MBIA Evaluating Business Strategy, Reconsiders Capital Infusion in Insurance Unit

As the company re-evaluates its business strategy, MBIA Inc. has decided not to contribute the $900 million it raised through the sale of shares in February to its bond-insurance unit. The unit was downgraded from AAA by Standard & Poor's last week.

Published on June 12, 2008

The holding company will keep the money as it considers options for "supporting the bond insurance market,'' MBIA said in a statement. The funds aren't needed to pay claims at the insurance unit, MBIA said.

”Our landscape has changed,'' Chief Financial Officer C. Edward Chaplin said in the statement. S&P and Moody's Investors Service “made it clear that, at this point, maintaining Triple-A ratings for MBIA Insurance Corporation would be dependent on other factors besides the amount of capital or claims-paying resources we have,'' he said.

MBIA, Ambac Financial Group Inc. and other bond insurers stumbled after expanding beyond municipal bonds to guaranteeing securities linked to subprime mortgages and home-equity loans that are now defaulting at record rates. MBIA and Ambac, which had been trying to preserve their AAA status, balked when credit- rating companies raised the standards that would have to be met.
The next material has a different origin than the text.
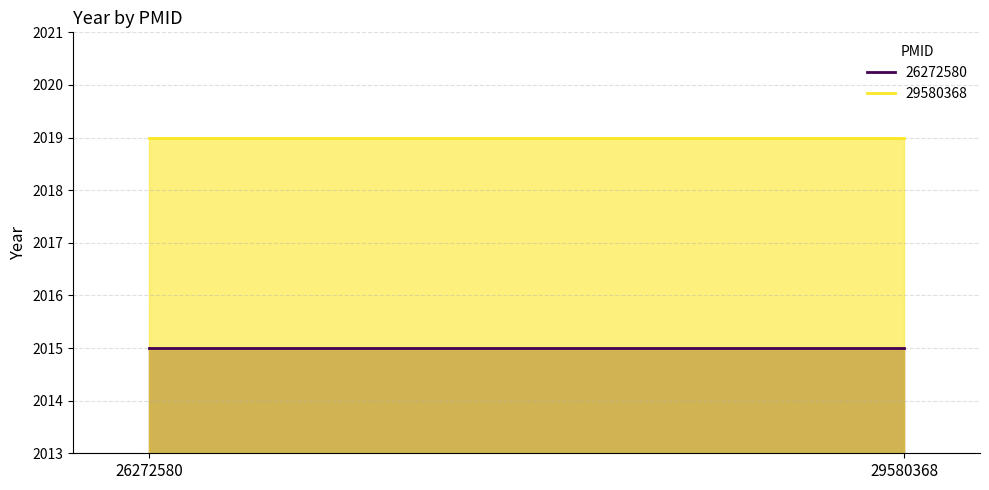

Which series has the widest spread of values?

26272580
"They're walking away from their policyholders and their surplus noteholders,'' William Ackman, managing partner of hedge fund Pershing Square Capital Management LP, told reporters today at a conference in New York. Pershing Square had set up trades designed to profit from a decline in MBIA and Ambac shares, which have plunged more than 90 percent in the past year.

MBIA raised $2.6 billion last quarter as ratings companies said MBIA Insurance Corp. needed more capital to protect the AAA ranking as losses on subprime mortgage securities mounted. Moody's said June 4 it's likely to lower the rating despite the additional capital. S&P cut its rating to AA a day later.